== Exercise data ==

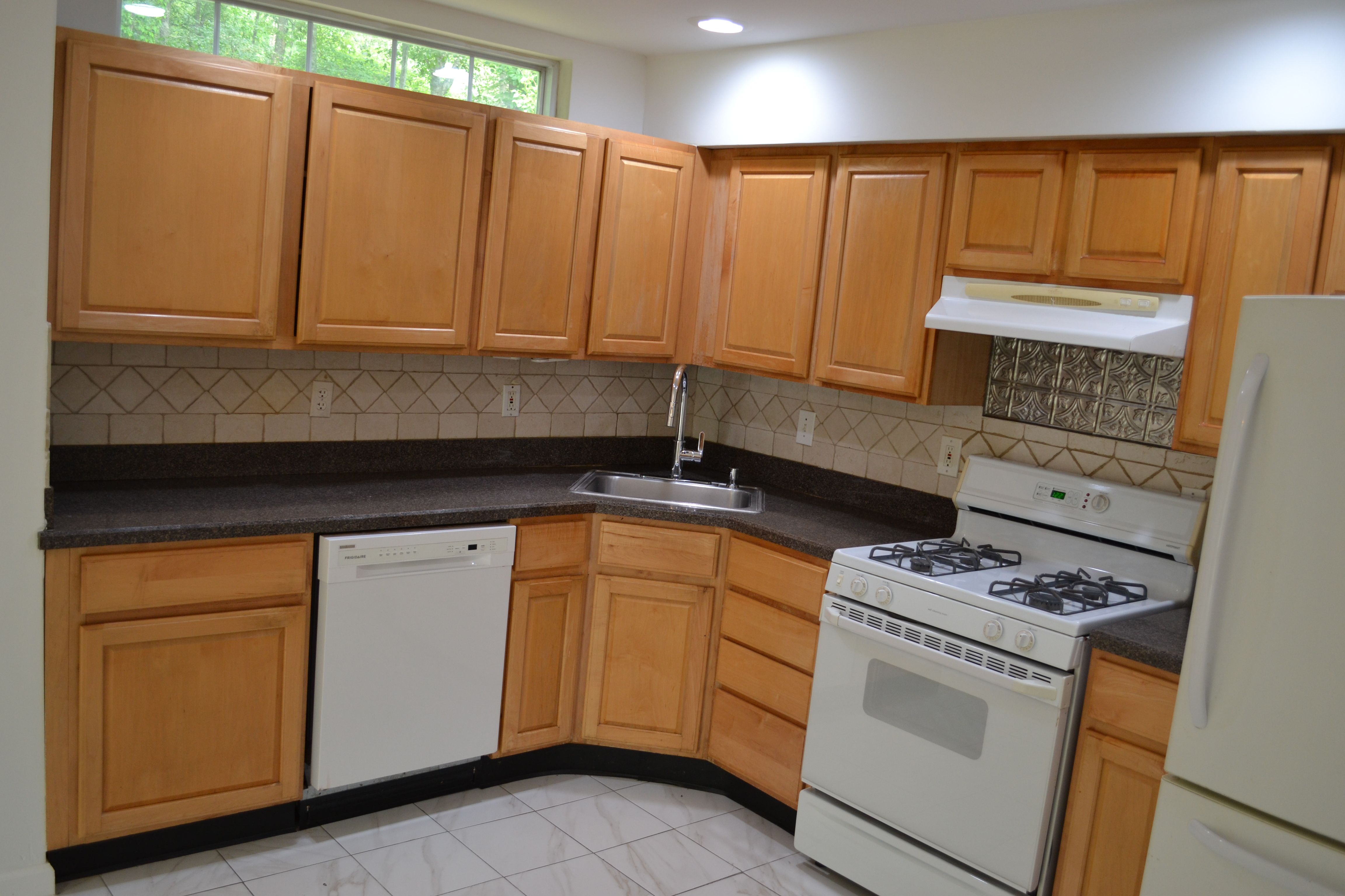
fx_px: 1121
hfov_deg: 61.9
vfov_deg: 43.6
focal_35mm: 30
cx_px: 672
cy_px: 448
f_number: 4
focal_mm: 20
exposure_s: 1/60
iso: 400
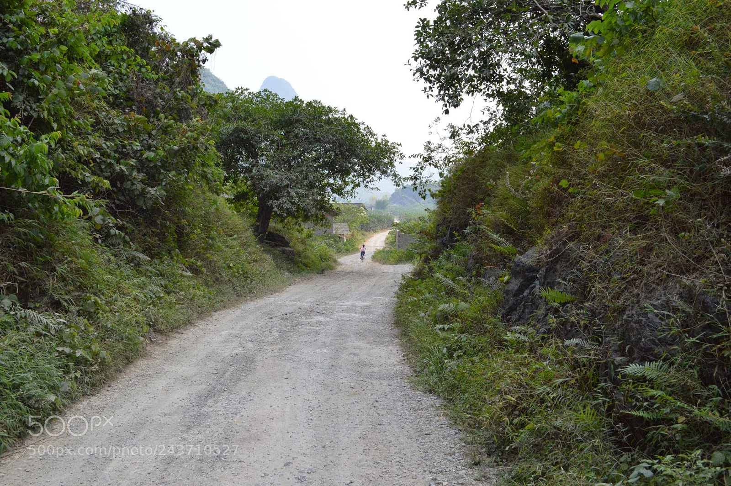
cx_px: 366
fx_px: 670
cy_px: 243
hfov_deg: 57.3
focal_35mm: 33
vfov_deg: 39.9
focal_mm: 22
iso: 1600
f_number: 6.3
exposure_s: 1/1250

===

Aim of the exercise »
Output the records above unchanged, minus their pictures.

Result for this exercise »
fx_px: 1121
hfov_deg: 61.9
vfov_deg: 43.6
focal_35mm: 30
cx_px: 672
cy_px: 448
f_number: 4
focal_mm: 20
exposure_s: 1/60
iso: 400
cx_px: 366
fx_px: 670
cy_px: 243
hfov_deg: 57.3
focal_35mm: 33
vfov_deg: 39.9
focal_mm: 22
iso: 1600
f_number: 6.3
exposure_s: 1/1250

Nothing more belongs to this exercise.